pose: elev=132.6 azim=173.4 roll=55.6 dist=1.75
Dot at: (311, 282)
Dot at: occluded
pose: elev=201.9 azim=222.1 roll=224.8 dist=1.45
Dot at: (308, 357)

____

PROBLEM TO SOLVE: Rewrite the material with every "pose" replaced by "camera", leaving everything else unchanged.

CORRECT ANSWER:
camera: elev=132.6 azim=173.4 roll=55.6 dist=1.75
Dot at: (311, 282)
Dot at: occluded
camera: elev=201.9 azim=222.1 roll=224.8 dist=1.45
Dot at: (308, 357)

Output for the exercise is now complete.